那位大嬸把椅子挪挪,移到我身邊,拉了我的手,輕輕的摩擦,「真是紫榕十八變,越變越好看呢。看看,皮膚真滑,保養的可真好。不像我鄉里頭人,跟個開叉的樹枝似的,粗糙的很。」
強力忍住從掌心傳來的癢感,我把注意力往外移,「姐姐也是,越來越像朵花,像朵沾了露珠的鮮花,引的人恨不得摘了藏回家去。」
那位大嬸拿手一刮我的鼻子,「紫榕,你當真是越來越會說話了,這話說的姐姐我渾身舒泰極了,跟大夏天喝過了冰飲似的。」
腦中不由閃過一絲疑問,這個時代好像只有貴族有錢人家才能供起冰室吧,她一介鄉里頭人,怎麼可能喝過那東西?因為心裡存了疑惑,臉上雖然在笑,內心卻已經把她劃入待查的行列了。「姐姐怎麼來了?」
「還不是這蟲災鬧的,種下去的糧食顆粒無收,逼的我們只能外出。也慶幸我運氣好,一急就想起你這門親戚來,所以想來打擾你幾天,紫榕,你不會介意吧?」
「不會不會。」我那個心急啊,雖然知道了她投我這邊來的原因,可是我對她的過往一無所知,把她當小二吧,情理過不去。把她當親戚養著吧,心裡過不去。這可如何是好?
「紫榕,這你收著。」她從包袱裡掏出幾張紙來,往我面前一遞,「都是沒啥要緊的東西,你也知道,我忘性大,很容易丟三落四,這些個東西都你幫我藏著吧。

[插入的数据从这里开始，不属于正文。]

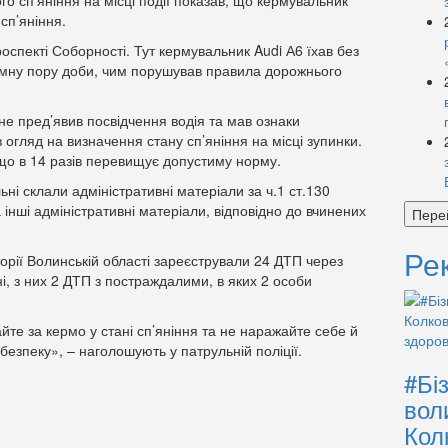
о сп’яніння на місці події показав, що кермувальник
сп’яніння.
роспекті Соборності. Тут кермувальник Audi А6 їхав без
темну пору доби, чим порушував правила дорожнього
 не пред’явив посвідчення водія та мав ознаки
 огляд на визначення стану сп’яніння на місці зупинки.
 що в 14 разів перевищує допустиму норму.
льні склали адміністративні матеріали за ч.1 ст.130
 інші адміністративні матеріали, відповідно до вчинених
Пере
Ре
орії Волинській області зареєстрували 24 ДТП через
і, з них 2 ДТП з постраждалими, в яких 2 особи
айте за кермо у стані сп’яніння та не наражайте себе й
безпеку», – наголошують у патрульній поліції.
#Бі
вол
Кол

想要的時候,再問你拿,你看好不好?」
我要暈上一暈,她說的到是輕巧,竟然無形中把我當移動包裝袋來用,真是可氣可恨,偏偏我還不能拒絕。
「紫榕,你們飯時沒有過吧?能不能……?」她臉色一紅,竟然浮起二朵小紅雲,「可否讓廚房給炒幾樣小菜?姐姐我忙著趕路,都餓了好幾頓了,此時肚子叫的厲害呢。」
我真是一句都反駁不了,她本來就是我表姐,妹妹怎麼能拒絕姐姐的要求呢,招手讓三令過來,如此這般吩咐了幾句。很快,幾樣小菜就擺滿了桌子,我拿起筷子,剛想說上幾句。卻見那遠方表姐拿過幾只土豆就啃,吃的是汁液橫飛,嘀嘀嗒嗒聲不絕於耳。一邊吃一邊說,「好吃,真是好吃,不愧是頂級廚師做出來的東西。」
我僵坐在那裡,雖然不餓,不想吃東西,可是明明我的開場話還沒有說話,她已經手腳並用,吃了起來,當真是不客氣啊。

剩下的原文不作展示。